Au cours du mois qui suivit l'annonce que je n'évoluerai plus au sein de cette société, tellement haïe les premières semaines, les vers de Lamartine sont revenus me hanter. Ils reprenaient du sens. Le guéridon, l'escalier en colimaçon, la bibliothèque, ta voiture toujours garée au même endroit, le badge qui se bloque tout le temps, le tourniquet, la machine à café, le petit canapé. Les roses ! Ces objets inanimés, stériles, sans saveur, ces objets que l'on ignore quand ils sont là, immobiles et inutiles. Ces choses dont on ne sait même pas que l'on va vite les oublier.

Mais, non, voilà ! Il avait fallu que je te rencontre ! Et soudainement, ces objets inanimés, je me suis mis à les observer, à les regarder, à les chérir, à en capturer chaque détail. Pour les voir, plus tard, virevolter dans la pénombre de ma mémoire éternellement éclairée par ton regard. Tu m'as reparlé des roses venues déployer leurs pétales vives dans ton jardin secret à plusieurs reprises, comme si tu avais peur que ce souvenir s'évanouisse avec mon départ.  Aujourd'hui, quand par hasard je longe la devanture d'un fleuriste, je ressens un étrange regard venu du passé se tourner vers moi.

Le dernier jour, je me souviens, je n'avais plus grand chose à faire au sein de l'entreprise. Informer les uns ou les autres de telle ou telle procédure ou d'une multitude de détails sur des programmes qui semblaient les barber autant que moi. Bref ! Plus ennuyeux que jamais ! Bien sûr, dans cette oisiveté relative, toi et moi tentions de nous retrouver le plus souvent comme pour exorciser cette journée maudite dont nous savions qu'elle était la dernière.

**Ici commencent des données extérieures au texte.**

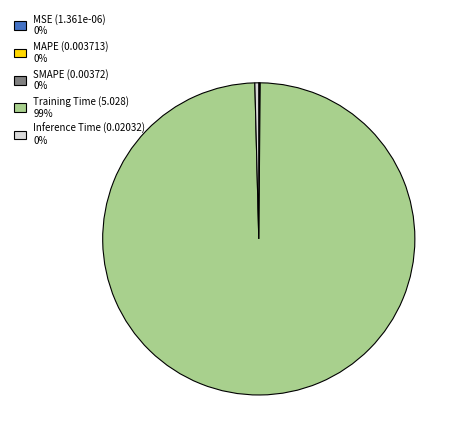

Is there a majority slice in this chart?

Yes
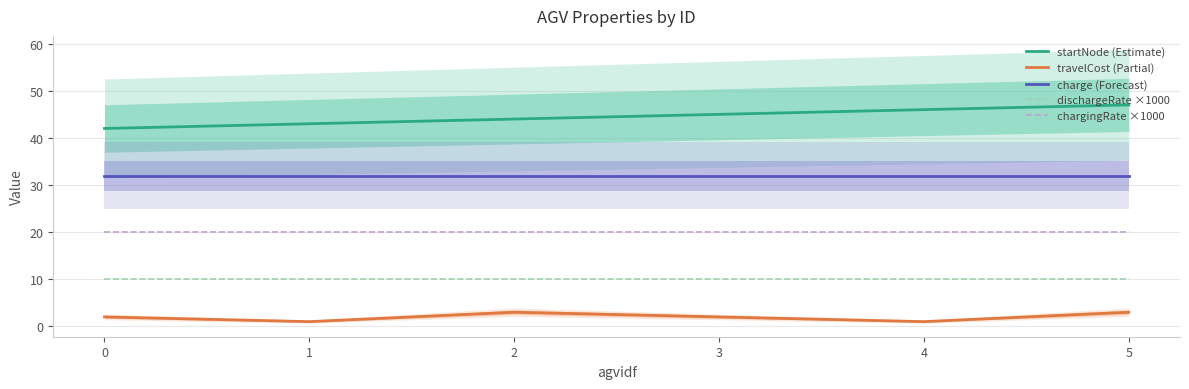

What are all the series names shown in the legend?

startNode (Estimate), travelCost (Partial), charge (Forecast), dischargeRate ×1000, chargingRate ×1000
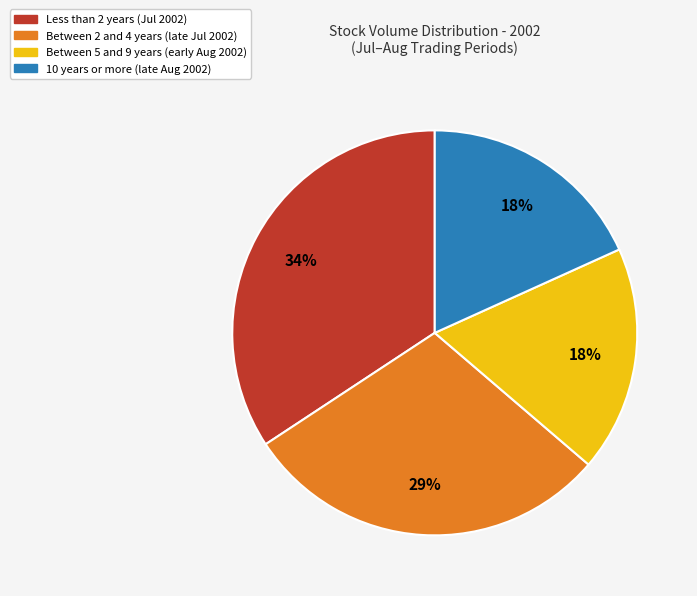

How many segments does this pie chart have?

4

Il faisait froid ce jour là. Très froid. Malgré tout, en milieu d'après-midi, assailli par l'ennui et soucieux de ne pas te déranger une énième fois dans ton travail, je décidai d'aller fumer une cigarette à l'extérieur. Un consultant, que je connaissais de vue, se trouvait là, seul. Il s'approcha de moi et engagea la conversation. Il était petit, trappu, assez insignifiant. Je l'écoutai distraitement. ll avait appris que mon départ était imminent et paraissait curieusement s'en désoler. L'observant plus attentivement, je remarquai vite la pauvreté affligeante de sont goût vestimentaire. Je n'avais jamais prêté attention à ce garçon étranger à mon service. Il portait un vieux caban un peu usé, et ses chaussures "devenaient idéales", comme l'aurait dit Rimbaud. Le pire, je crois, était cette écharpe de mauvais goût, rouge et jaune, qui s'enroulait autour d'un cou que l'on devinait massif comme celui d'un auroch. Il me parlait de sport, de quelques insignifiances dont je ne me souviens pas très bien. Tout à coup, je perçus le bourdonnement d'un texto venu réveiller mon téléphone. C'était toi. Tu me disais, une dernière fois « Un peu de lecture? ». Je pris à peine le temps de balbutier un mot d'excuse avant d'aller me faufiler discrétement dans le couloir qui menait à la biliothèque, sans un regard pour lui.

*

* *

Je crois que c'est à cette époque là, malheureux lecteur, qu'aspiré par le vide de la fin d'une époque, je résolus d'écrire cette histoire pour venir me joindre à la valse des mots qui viennent se perdre sous tes yeux.